Suffragette reminds us why it's a lie that feminists need men's approval

http://www.theguardian.com/commentisfree/2015/dec/29/suffragette-reminds-us-why-its-a-lie-that-feminists-need-mens-approval

Version 0 of 1.

The new film Suffragette, released in Australia on Boxing Day, begins with female activists smashing London shop windows and bombing the partially completed home of the chancellor of the exchequer. It dramatises the militant actions of feminists from 1905 until the outbreak of the first world war, as they sought the right for British women to vote.

Related: 'Wayward suffragette' Adela Pankhurst and her remarkable Australian life

Edwardian women appear genteel in photographs, but the tactics of the suffragettes transgressed feminine expectations of the era. Suffragettes disrupted debate in parliament and struggled with police in violent marches.
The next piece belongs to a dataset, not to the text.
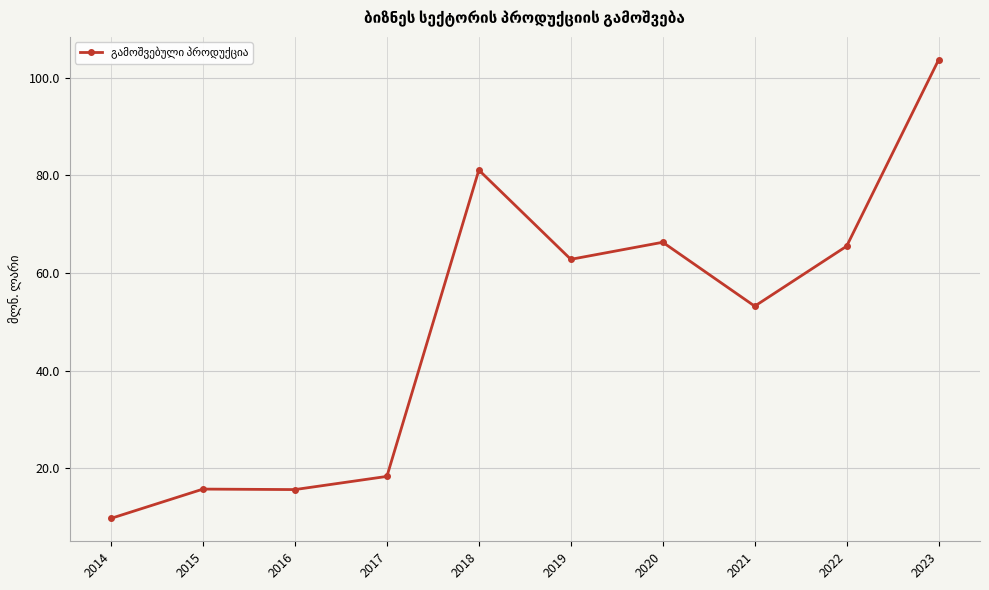

What is the change in value from 2016 to 2018?

+65.5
One famously slashed a painting of a naked woman in the National Gallery and another even came at Winston Churchill on a train platform with a riding whip.

With England more than a decade behind New Zealand, which had granted women’s suffrage in 1893, it was clear that polite and reasoned requests for women’s political rights had not worked. Emmeline Pankhurst, leader of the suffrage movement, explained that unruly activism was essential:

If the general public were pleased with what we are doing, that would be a proof that our warfare is ineffective. We don’t intend that you should be pleased.

Despite the sustained campaign, full suffrage for women was not achieved until 1928. More than a century on from the British suffrage campaign, the message that being pleasing is not the optimal route to political and social change remains just as pertinent.

Increasingly men are informing feminists that they would be more successful if they made their politics more palatable. The UN’s HeforShe campaign, launched by the unthreatening Emma Watson, is often heralded as a positive way to involve men in work toward gender equality.

Both the idea that feminism needs to be appealing to men and that men should be central to its progress are anti-feminist ideas in themselves.

Regardless of their approach, feminists have always been characterised unfavourably for their social goals, looks, and refusal to defer to men.

Mocking cartoons of suffragettes showed them beating men to the ground with umbrellas or standing over their husbands and forcing them to clean the house. These caricatures took issue with the way that women’s demands for the vote seemed to be upending the natural order in which men were physically dominant and women were best suited to domestic work. Others lampooned the unattractiveness of suffragettes: they were drawn as old, dowdy and either lacking in teeth or suffering from pronounced overbites.

Though the goals of feminists have evolved with increasing rights for women, the ideas at the core of anti-feminist debate remain consistent. Conforming to “pleasing” behaviour for women means they must stay inside the accepted bounds of femininity that are bundled with the very inequalities that feminists wish to transform.

Earlier in December, Saudi Arabian women obtained the right to vote and stand in municipal elections. There are many brave Saudi women challenging repressive and discriminatory laws. However, the country is a prime example of how slow change is when conformity to a male-controlled set of expectations is strictly enforced and the potential for equal rights depends solely on the benevolence of the group who holds power.

Related: A man lost his job for harassing a woman online? Good | Van Badham

Though 17 women were elected to positions on one of 284 local councils, women comprised fewer than 10% of the total number of voters. The complex reasons for this disparity included far fewer voter registration centres for women (these are sex-segregated) and difficulty in supplying proof of residence for registration, as men usually own family homes and pay bills. Female candidates for election were impaired by the prohibition on women driving cars and bans placed on campaigning to members of the opposite sex.

The women of Saudi Arabia are required to be “pleasing” in their activism, given that they must obtain permission from men to hold a job, travel or get married. Radical tactics, like those of the British suffragettes, would be impossible, and measured methods have already transformed women’s literacy and participation in higher education.

Within a western context, where the ability to vote is now around a century old in a number of countries, it is regressive to be told that feminist views must be marketable to men and that men must be at the forefront of feminism. The gender “war” that Pankhurst described now includes a far greater number of supportive male allies. Nevertheless, men should never be in command of the battle, nor should women need their “enemy” to welcome the loss of power that will accompany their defeat.